I think I can prove my point, that as time goes by climbing with a rope becomes more secure in one way and more dangioiurs in another, possibly to compensate so you can get the same amount of adrenalin rush, or perceptual danger that you had when you first started climbing. That climbing is dangerous with a rope because almost unperceptually you could end up soloing. Another problem Hommold has is that he is running out of hard climbs. If he can climb 5.13 on lead without falling, just how many climbs is he left with that he can do under pressure? In this way today for people like Hommold, climbing changes rapidly, a level of difficulty has disappeared for Honnold, where the only way he will ever see it again is by soloing. Climbing with a rope is dangerous; you could be tempted to solo if you get too good at it.
Another thing going on there is a level of over confidence. You cannot compare soloing one grade down and on ever smaller holds to "getting out of bed" or "nothing crazy". This proves my point about our natural tendency to say climbing is safe. If anything these guys should be admitting is that they are getting more dangerous not more safe. But they are not. Soloing is dangerous like driving without brakes, not like driving with them. Perhaps it would be a good idea to temper ones ideas with people who have never climbed to get a realistic perspective.

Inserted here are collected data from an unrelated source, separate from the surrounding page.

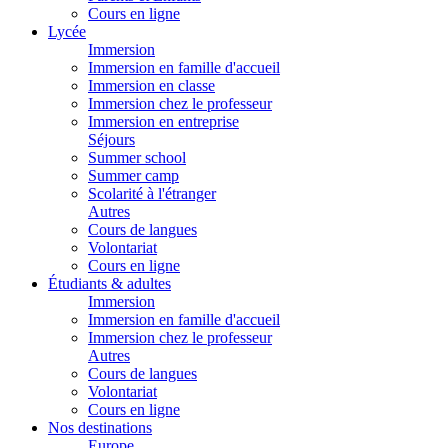
Cours en ligne
Lycée
Immersion
Immersion en famille d'accueil
Immersion en classe
Immersion chez le professeur
Immersion en entreprise
Séjours
Summer school
Summer camp
Scolarité à l'étranger
Autres
Cours de langues
Volontariat
Cours en ligne
Étudiants & adultes
Immersion
Immersion en famille d'accueil
Immersion chez le professeur
Autres
Cours de langues
Volontariat
Cours en ligne
Nos destinations
Europe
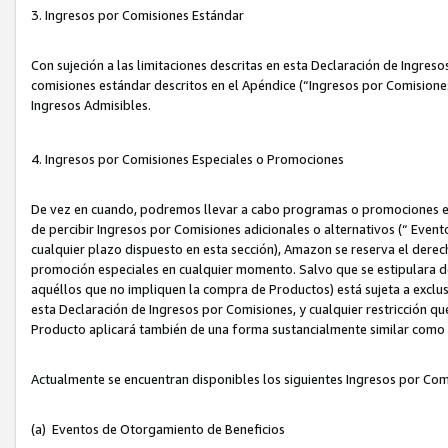
3. Ingresos por Comisiones Estándar
Con sujeción a las limitaciones descritas en esta Declaración de Ingre
comisiones estándar descritos en el Apéndice (“Ingresos por Comisione
Ingresos Admisibles.
4. Ingresos por Comisiones Especiales o Promociones
De vez en cuando, podremos llevar a cabo programas o promociones es
de percibir Ingresos por Comisiones adicionales o alternativos (“ Even
cualquier plazo dispuesto en esta sección), Amazon se reserva el derec
promoción especiales en cualquier momento. Salvo que se estipulara d
aquéllos que no impliquen la compra de Productos) está sujeta a exclus
esta Declaración de Ingresos por Comisiones, y cualquier restricción 
Producto aplicará también de una forma sustancialmente similar como
Actualmente se encuentran disponibles los siguientes Ingresos por Com
(a) Eventos de Otorgamiento de Beneficios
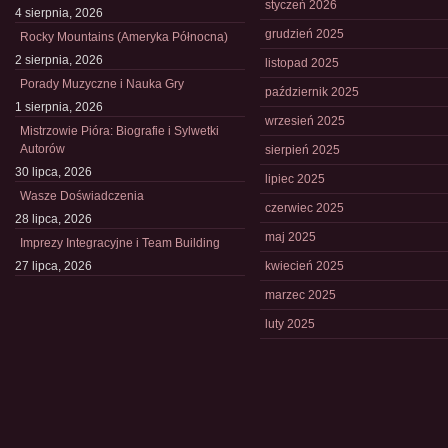
styczeń 2026
4 sierpnia, 2026
grudzień 2025
Rocky Mountains (Ameryka Północna)
2 sierpnia, 2026
listopad 2025
Porady Muzyczne i Nauka Gry
październik 2025
1 sierpnia, 2026
wrzesień 2025
Mistrzowie Pióra: Biografie i Sylwetki
Autorów
sierpień 2025
30 lipca, 2026
lipiec 2025
Wasze Doświadczenia
czerwiec 2025
28 lipca, 2026
maj 2025
Imprezy Integracyjne i Team Building
27 lipca, 2026
kwiecień 2025
marzec 2025
luty 2025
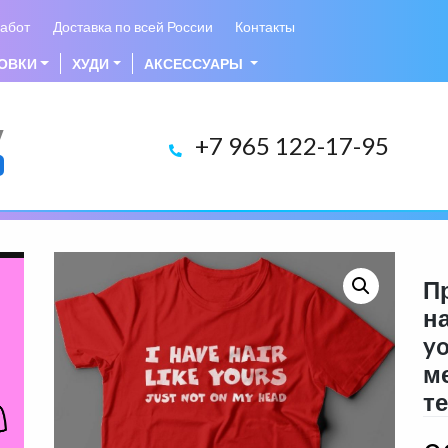
абот
Доставка по всей России
Контакты
ОВКИ
ХУДИ
АКСЕССУАРЫ
у
+7 965 122-17-95
П
на
yo
м
те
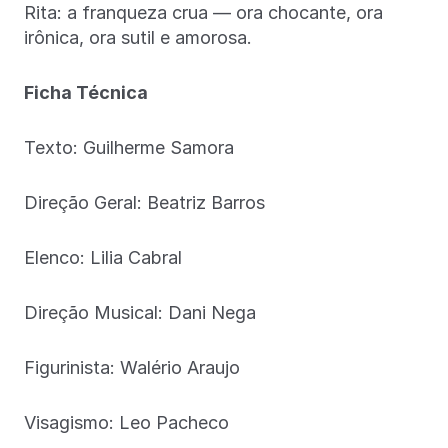
Rita: a franqueza crua — ora chocante, ora
irônica, ora sutil e amorosa.
Ficha Técnica
Texto: Guilherme Samora
Direção Geral: Beatriz Barros
Elenco: Lilia Cabral
Direção Musical: Dani Nega
Figurinista: Walério Araujo
Visagismo: Leo Pacheco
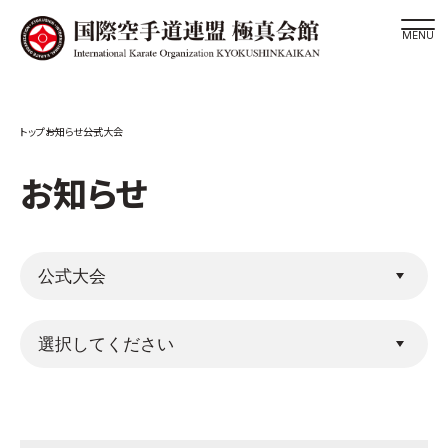
道場検索
お知らせ
公式大会
スケジュール
極真会館の世界
お知らせ
極真会館の理念
大山倍達総裁 紹介
松井章奎館長 紹介
極真の歴史
極真会館のご案内
極真会館の概要
役員紹介
各委員会紹介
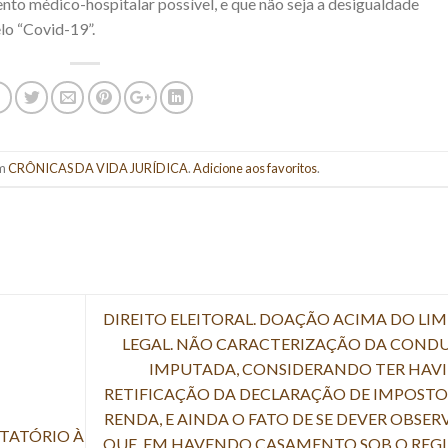
to médico-hospitalar possível, e que não seja a desigualdade
lo “Covid-19”.
em
CRÔNICAS DA VIDA JURÍDICA
.
Adicione aos favoritos
.
DIREITO ELEITORAL. DOAÇÃO ACIMA DO LIM
LEGAL. NÃO CARACTERIZAÇÃO DA COND
IMPUTADA, CONSIDERANDO TER HAV
RETIFICAÇÃO DA DECLARAÇÃO DE IMPOSTO
RENDA, E AINDA O FATO DE SE DEVER OBSER
NTATÓRIO À
QUE, EM HAVENDO CASAMENTO SOB O REG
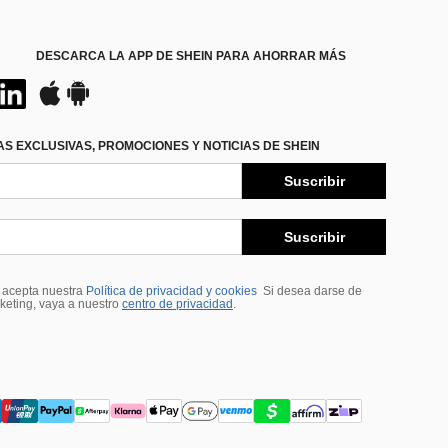
DESCARCA LA APP DE SHEIN PARA AHORRAR MÁS
S EXCLUSIVAS, PROMOCIONES Y NOTICIAS DE SHEIN
Suscribir
Suscribir
, acepta nuestra
Política de privacidad y cookies
Si desea darse de
rketing, vaya a nuestro
centro de privacidad
.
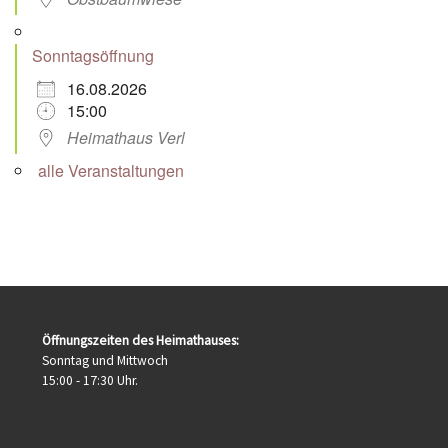
Sonntagsöffnung
16.08.2026
15:00
Heimathaus Verl
alle Veranstaltungen
Öffnungszeiten des Heimathauses:
Sonntag und Mittwoch
15:00 - 17:30 Uhr.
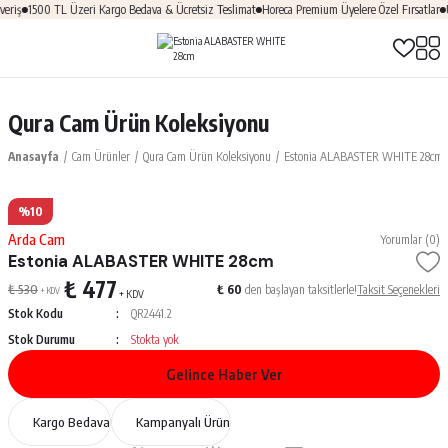
eriş
1500 TL Üzeri Kargo Bedava & Ücretsiz Teslimat
Horeca Premium Üyelere Özel Fırsatlar
Ü
Qura Cam Ürün Koleksiyonu
Anasayfa
Cam Ürünler
Qura Cam Ürün Koleksiyonu
Estonia ALABASTER WHITE 28cm
%10
Arda Cam
Yorumlar (0)
Estonia ALABASTER WHITE 28cm
₺ 477
₺ 530
₺ 60
den başlayan taksitlerle!
Taksit Seçenekleri
+ KDV
+ KDV
Stok Kodu
QR2441.2
Stok Durumu
Stokta yok
Gelince Haber Ver
Kargo Bedava
Kampanyalı Ürün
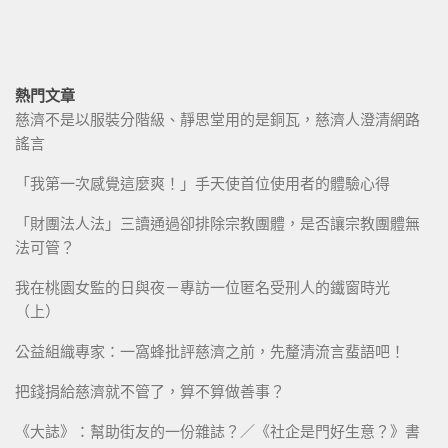
熱門文章
慈濟不是以服裝分階級、靜思堂用的是銅瓦，慈濟人澄清網路
謠言
「我第一次感覺這麼爽！」手天使首位使用者的體驗心得
「財團法人法」三讀通過卻排除宗教團體，是否讓宗教團體無
法可管？
我在桃園女監的日與夜－專訪一位匿名受刑人的鐵窗時光
（上）
公益組織專家：一窩蜂批評慈濟之前，先釐清流言蜚語吧！
把錢捐給慈濟就不管了，算不算做善事？
《大誌》：幫助街友的一份雜誌？／《社企是門好生意？》書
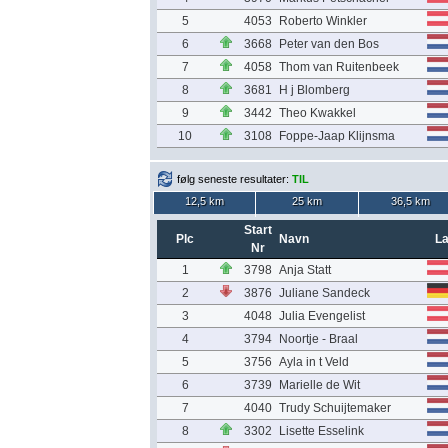
5
4053
Roberto Winkler
6
3668
Peter van den Bos
7
4058
Thom van Ruitenbeek
8
3681
H j Blomberg
9
3442
Theo Kwakkel
10
3108
Foppe-Jaap Klijnsma
følg seneste resultater:
TIL
12,5 km
25 km
36,5 km
Start
Plc
Navn
L
Nr
1
3798
Anja Statt
2
3876
Juliane Sandeck
3
4048
Julia Evengelist
4
3794
Noortje - Braal
5
3756
Ayla in t Veld
6
3739
Marielle de Wit
7
4040
Trudy Schuijtemaker
8
3302
Lisette Esselink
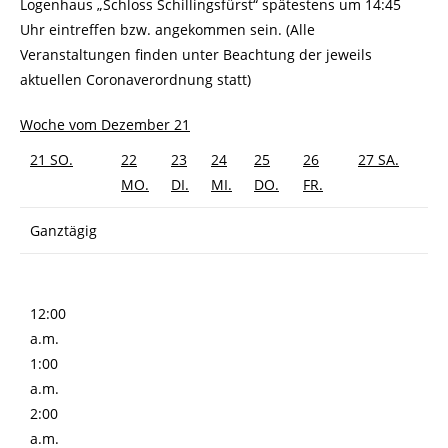
Logenhaus „Schloss Schillingsfürst“ spätestens um 14:45
Uhr eintreffen bzw. angekommen sein. (Alle
Veranstaltungen finden unter Beachtung der jeweils
aktuellen Coronaverordnung statt)
Woche vom Dezember 21
21
SO.
22
23
24
25
26
27
SA.
MO.
DI.
MI.
DO.
FR.
Ganztägig
12:00
a.m.
1:00
a.m.
2:00
a.m.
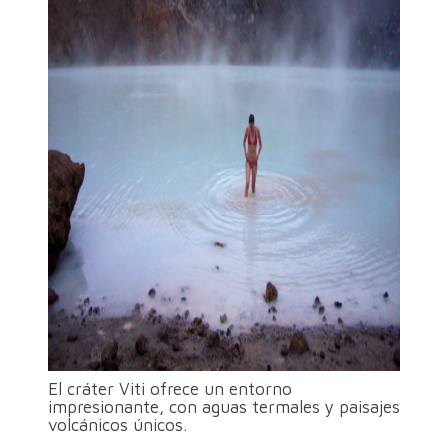
El cráter Viti ofrece un entorno
impresionante, con aguas termales y paisajes
volcánicos únicos.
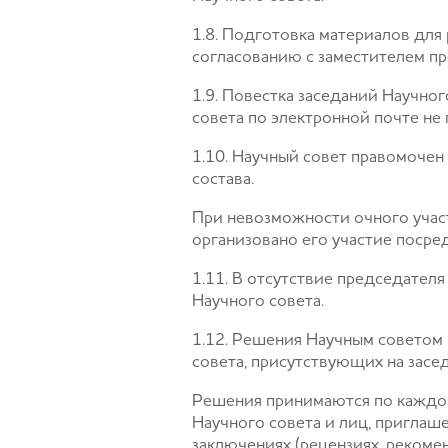
1.8. Подготовка материалов дл
согласованию с заместителем пр
1.9. Повестка заседаний Научно
совета по электронной почте не 
1.10. Научный совет правомочен 
состава.
При невозможности очного участ
организовано его участие поср
1.11. В отсутствие председател
Научного совета.
1.12. Решения Научным советом
совета, присутствующих на засе
Решения принимаются по каждом
Научного совета и лиц, приглаш
заключениях (рецензиях, рекомен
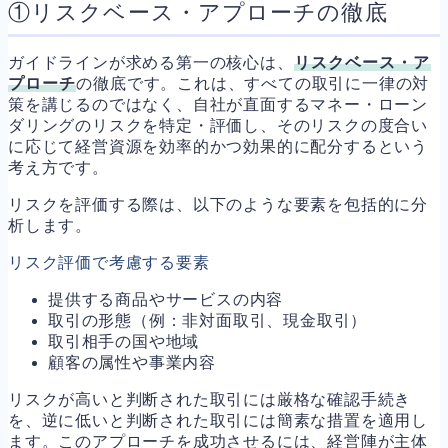
①リスクベース・アプローチの徹底
ガイドラインが求める第一の核心は、
リスクベース・ア
プローチ
の徹底です。これは、すべての取引に一律の対
策を講じるのではなく、自社が直面するマネー・ローン
ダリングのリスクを特定・評価し、そのリスクの度合い
に応じて経営資源を効率的かつ効果的に配分するという
考え方です。
リスクを評価する際は、以下のような要素を包括的に分
析します。
リスク評価で考慮する要素
提供する商品やサービスの内容
取引の形態（例：非対面取引、現金取引）
取引相手の国や地域
顧客の属性や事業内容
リスクが高いと判断された取引には厳格な確認手続き
を、逆に低いと判断された取引には簡素な措置を適用し
ます。このアプローチを成功させるには、経営陣が主体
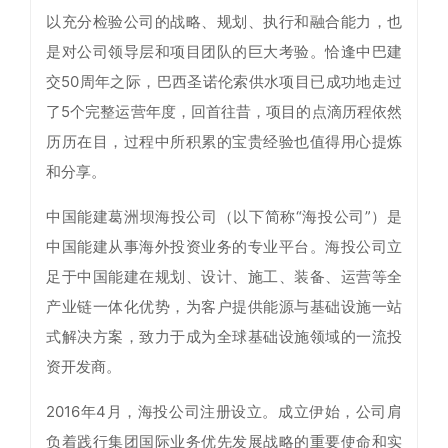
以充分检验公司的战略、规划、执行和融合能力，也
是对公司领导层和项目团队的巨大考验。恰逢中巴建
交50周年之际，巴西圣诺伦索供水项目已成功地走过
了5个完整运营年度，回首往昔，项目的点滴历程依然
历历在目，过程中所积累的宝贵经验也值得用心提炼
和分享。
中国能建葛洲坝海投公司（以下简称“海投公司”）是
中国能建从事海外投资业务的专业平台。海投公司立
足于中国能建在规划、设计、施工、装备、运营等全
产业链一体化优势，为客户提供能源与基础设施一站
式解决方案，致力于成为全球基础设施领域的一流投
资开发商。
2016年4月，海投公司注册设立。成立伊始，公司肩
负着践行集团国际业务优先发展战略的重要使命和实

None of us have much of a past nor can see into the future beyond death by a scientific method. We can't bring up photographs, it is a matter of faith. It is something unknown by Ray's perception. But Ray even goes so far as to say he knows for a fact that death is not "not subject to anyone's all-mighty judgment". Being that the argument for evolution and creation can be argued to have the same amount of factual proof I think it can be argued that overconfidence many times comes with climbing here. Ray says he used to solo, but stopped after he slipped once on a 5.11 while soloing.